From Fig. 4, it may be observed that the distribution of F-actin (green) in the mock-TM cells was relatively uniform, while vinculin (red) and β-catenin (red) were mainly distributed around the nuclei. A dose-dependent, marked reduction of F-actin and changes in the distribution of vinculin and β-catenin were observed in TM cells following 24 h of treatment with atorvastatin (10–200 µM). An association between changes in the actin cytoskeletal organization/distribution of focal adhesions and morphological changes in TM cells was apparent (Fig. 4).
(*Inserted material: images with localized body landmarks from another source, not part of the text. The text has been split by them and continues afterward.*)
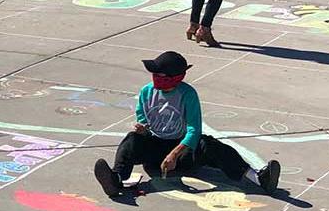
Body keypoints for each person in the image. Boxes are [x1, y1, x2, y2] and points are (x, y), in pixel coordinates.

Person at [94, 51, 281, 198]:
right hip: (155, 149)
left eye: (160, 75)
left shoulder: (187, 94)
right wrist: (143, 127)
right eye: (154, 74)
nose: (155, 78)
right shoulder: (146, 91)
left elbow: (194, 129)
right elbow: (142, 114)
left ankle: (259, 178)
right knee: (132, 139)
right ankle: (115, 179)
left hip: (183, 150)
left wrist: (175, 153)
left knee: (211, 145)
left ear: (174, 78)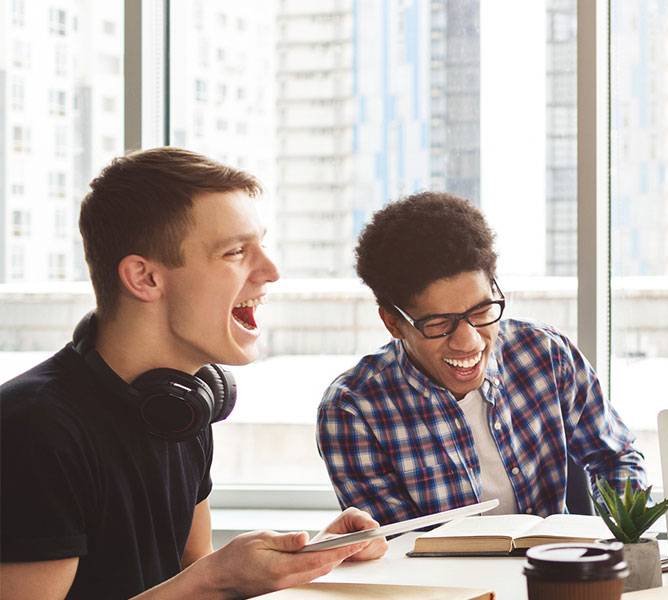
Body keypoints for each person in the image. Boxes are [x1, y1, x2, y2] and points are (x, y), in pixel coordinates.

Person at [1, 148, 385, 599]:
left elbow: (191, 577)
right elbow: (203, 581)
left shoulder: (178, 407)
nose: (271, 272)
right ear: (144, 278)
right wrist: (216, 576)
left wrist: (305, 557)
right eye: (236, 251)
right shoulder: (34, 430)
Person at [317, 192, 645, 524]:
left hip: (558, 570)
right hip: (441, 578)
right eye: (439, 324)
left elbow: (616, 458)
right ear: (393, 322)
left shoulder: (546, 354)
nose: (468, 342)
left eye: (481, 311)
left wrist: (620, 536)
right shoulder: (353, 410)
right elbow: (398, 548)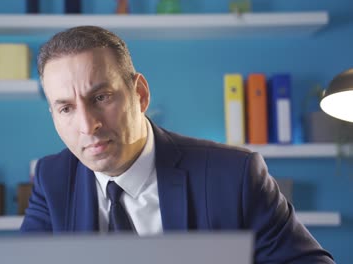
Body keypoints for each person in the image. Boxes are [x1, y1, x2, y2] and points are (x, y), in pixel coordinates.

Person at [21, 25, 334, 263]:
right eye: (66, 108)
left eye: (101, 98)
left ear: (140, 94)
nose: (88, 126)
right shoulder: (53, 178)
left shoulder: (233, 175)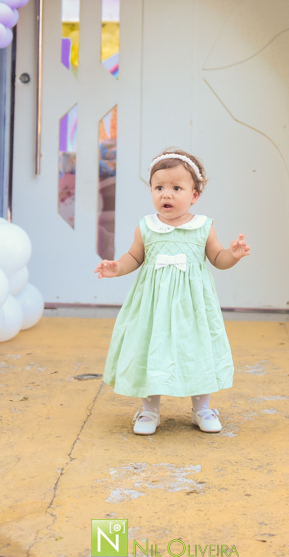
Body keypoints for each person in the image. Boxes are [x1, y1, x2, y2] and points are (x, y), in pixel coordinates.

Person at [95, 149, 251, 435]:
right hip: (153, 305)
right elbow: (134, 257)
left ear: (194, 195)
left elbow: (218, 259)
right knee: (151, 349)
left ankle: (202, 408)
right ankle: (149, 411)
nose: (166, 194)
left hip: (192, 306)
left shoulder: (203, 227)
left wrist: (233, 254)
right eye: (159, 188)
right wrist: (117, 267)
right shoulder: (147, 227)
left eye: (176, 188)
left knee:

To confirm the results obtained by immunohistochemistry, RT-qPCR and western blot analysis were performed. Compared with that in control cells, the expression of vinculin and β-catenin mRNA was significantly decreased in TM cells treated with 100 µM atorvastatin for durations of ≥12 h (Fig. 5A and B). Similar results were obtained by western blot analysis, which demonstrated that the expression of vinculin and β-catenin protein was decreased by atorvastatin (Fig. 5C and D).

Of note, the atorvastatin-induced morphological changes, modification of F-actin organization and focal adhesions were reverted to those prior to treatment within 24 h of replacing the culture supernatant with atorvastatin-free medium (Fig. 6).